Package 'perccalc' reference manual

Title:	Estimate Percentiles from an Ordered Categorical Variable
Description:	An implementation of two functions that estimate values for percentiles from an ordered categorical variable as described by Reardon (2011, isbn:978-0-87154-372-1). One function estimates percentile differences from two percentiles while the other returns the values for every percentile from 1 to 100.
Authors:	Jorge Cimentada [aut, cre]
Maintainer:	Jorge Cimentada <[email protected]>
License:	MIT + file LICENSE
Version:	1.0.5
Built:	2025-02-08 03:52:34 UTC
Source:	https://github.com/cimentadaj/perccalc

Calculate percentile differences from an ordered categorical variable and a continuous variable.

Description

Calculate percentile differences from an ordered categorical variable and a continuous variable.

Usage

perc_diff(
  data_model,
  categorical_var,
  continuous_var,
  weights = NULL,
  percentiles = c(90, 10)
)

perc_diff_df(
  data_model,
  categorical_var,
  continuous_var,
  weights = NULL,
  percentiles = c(90, 10)
)
perc_diff(
  data_model,
  categorical_var,
  continuous_var,
  weights = NULL,
  percentiles = c(90, 10)
)

perc_diff_df(
  data_model,
  categorical_var,
  continuous_var,
  weights = NULL,
  percentiles = c(90, 10)
)

Arguments

`data_model`	A data frame with at least the categorical and continuous variables from which to estimate the percentile differences
`categorical_var`	The bare unquoted name of the categorical variable. This variable SHOULD be an ordered factor. If not, will raise an error.
`continuous_var`	The bare unquoted name of the continuous variable from which to estimate the percentiles
`weights`	The bare unquoted name of the optional weight variable. If not specified, then estimation is done without weights
`percentiles`	A numeric vector of two numbers specifying which percentiles to subtract

Details

perc_diff drops missing observations silently for calculating the linear combination of coefficients.

Value

perc_diff returns a vector with the percentile difference and its associated standard error. perc_diff_df returns the same but as a data frame.

Examples



set.seed(23131)
N <- 1000
K <- 20

toy_data <- data.frame(id = 1:N,
                       score = rnorm(N, sd = 2),
                       type = rep(paste0("inc", 1:20), each = N/K),
                       wt = 1)


# perc_diff(toy_data, type, score)
# type is not an ordered factor!

toy_data$type <- factor(toy_data$type, levels = unique(toy_data$type), ordered = TRUE)
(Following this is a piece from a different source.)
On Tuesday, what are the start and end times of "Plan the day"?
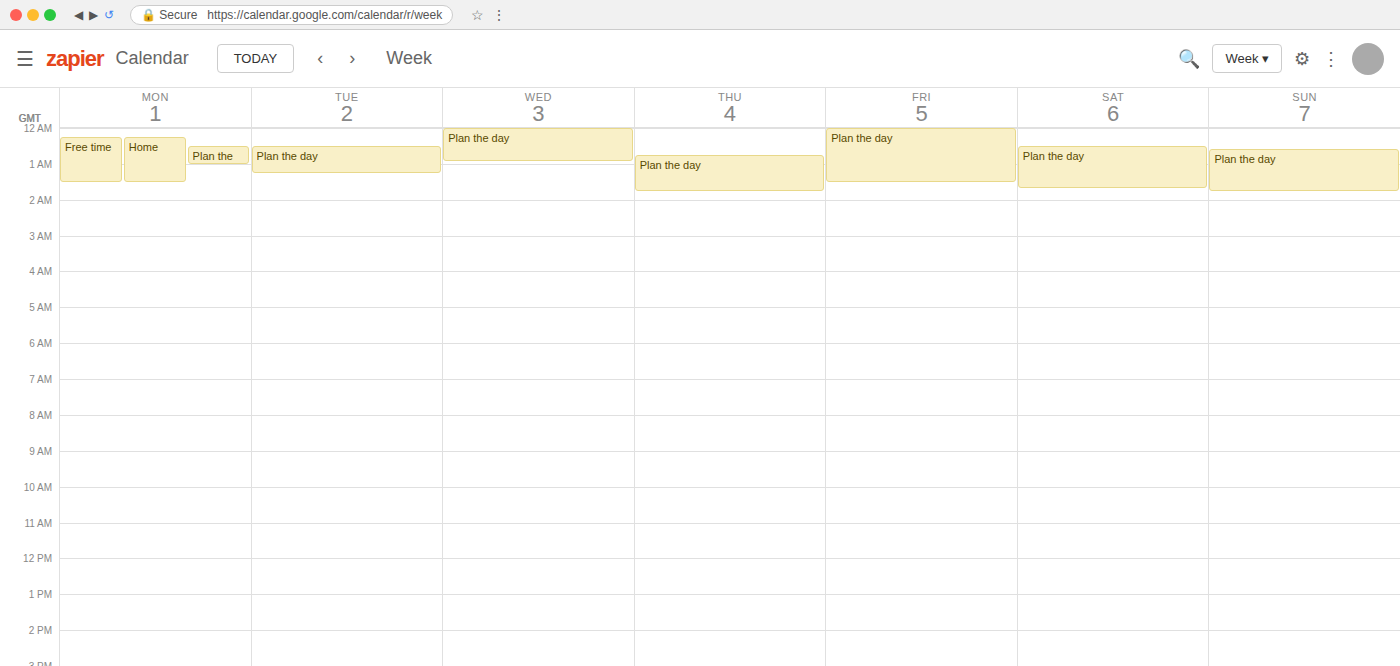
12:30 AM to 1:15 AM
perc_diff(toy_data, type, score, percentiles = c(90, 10))
perc_diff(toy_data, type, score, percentiles = c(50, 10))

perc_diff(toy_data, type, score, weights = wt, percentiles = c(30, 10))
# Results as data frame
perc_diff_df(toy_data, type, score, weights = wt, percentiles = c(30, 10))

set.seed(23131)
N <- 1000
K <- 20

toy_data <- data.frame(id = 1:N,
                       score = rnorm(N, sd = 2),
                       type = rep(paste0("inc", 1:20), each = N/K),
                       wt = 1)


# perc_diff(toy_data, type, score)
# type is not an ordered factor!

toy_data$type <- factor(toy_data$type, levels = unique(toy_data$type), ordered = TRUE)

perc_diff(toy_data, type, score, percentiles = c(90, 10))
perc_diff(toy_data, type, score, percentiles = c(50, 10))
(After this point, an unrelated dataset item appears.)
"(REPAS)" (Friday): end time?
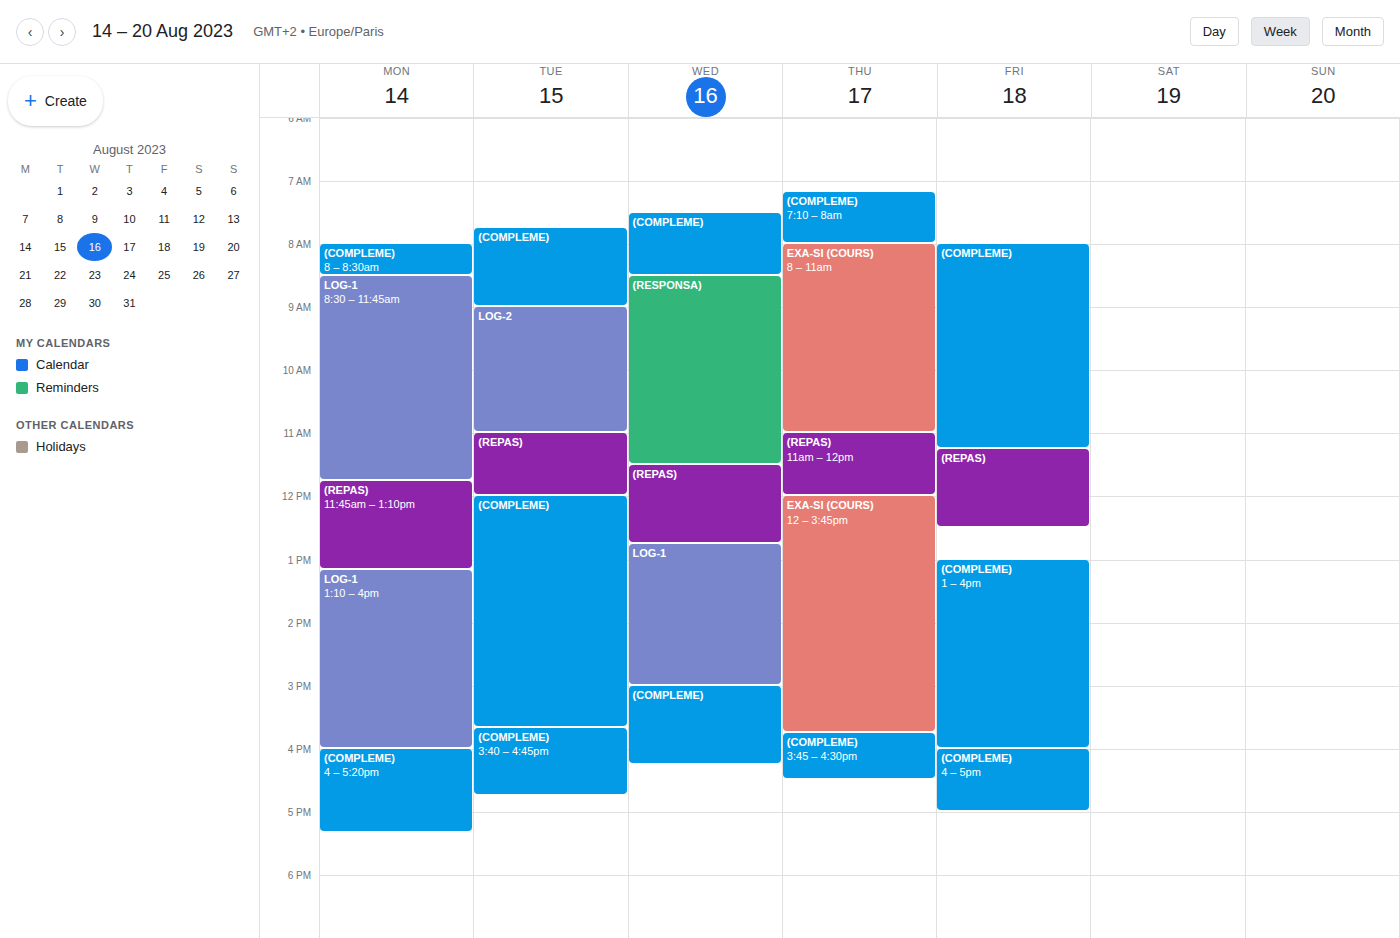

perc_diff(toy_data, type, score, weights = wt, percentiles = c(30, 10))
# Results as data frame
perc_diff_df(toy_data, type, score, weights = wt, percentiles = c(30, 10))

Calculate a distribution of percentiles from an ordered categorical variable and a continuous variable.

Description

Calculate a distribution of percentiles from an ordered categorical variable and a continuous variable.

Usage

perc_dist(data_model, categorical_var, continuous_var, weights = NULL)
perc_dist(data_model, categorical_var, continuous_var, weights = NULL)

Arguments

`data_model`	A data frame with at least the categorical and continuous variables from which to estimate the percentiles
`categorical_var`	The bare unquoted name of the categorical variable. This variable should be an ordered factor. If not, will raise an error.
`continuous_var`	The bare unquoted name of the continuous variable from which to estimate the percentiles
`weights`	The bare unquoted name of the optional weight variable. If not specified, then equal weights are assumed.

Details

perc_dist drops missing observations silently for calculating the linear combination of coefficients.

Value

A data frame with the scores and standard errors for each percentile

Examples


set.seed(23131)
N <- 1000
K <- 20

toy_data <- data.frame(id = 1:N,
                       score = rnorm(N, sd = 2),
                       type = rep(paste0("inc", 1:20), each = N/K),
                       wt = 1)


# perc_diff(toy_data, type, score)
# type is not an ordered factor!

toy_data$type <- factor(toy_data$type, levels = unique(toy_data$type), ordered = TRUE)

perc_dist(toy_data, type, score)
set.seed(23131)
N <- 1000
K <- 20

toy_data <- data.frame(id = 1:N,
                       score = rnorm(N, sd = 2),
                       type = rep(paste0("inc", 1:20), each = N/K),
                       wt = 1)


# perc_diff(toy_data, type, score)
# type is not an ordered factor!

toy_data$type <- factor(toy_data$type, levels = unique(toy_data$type), ordered = TRUE)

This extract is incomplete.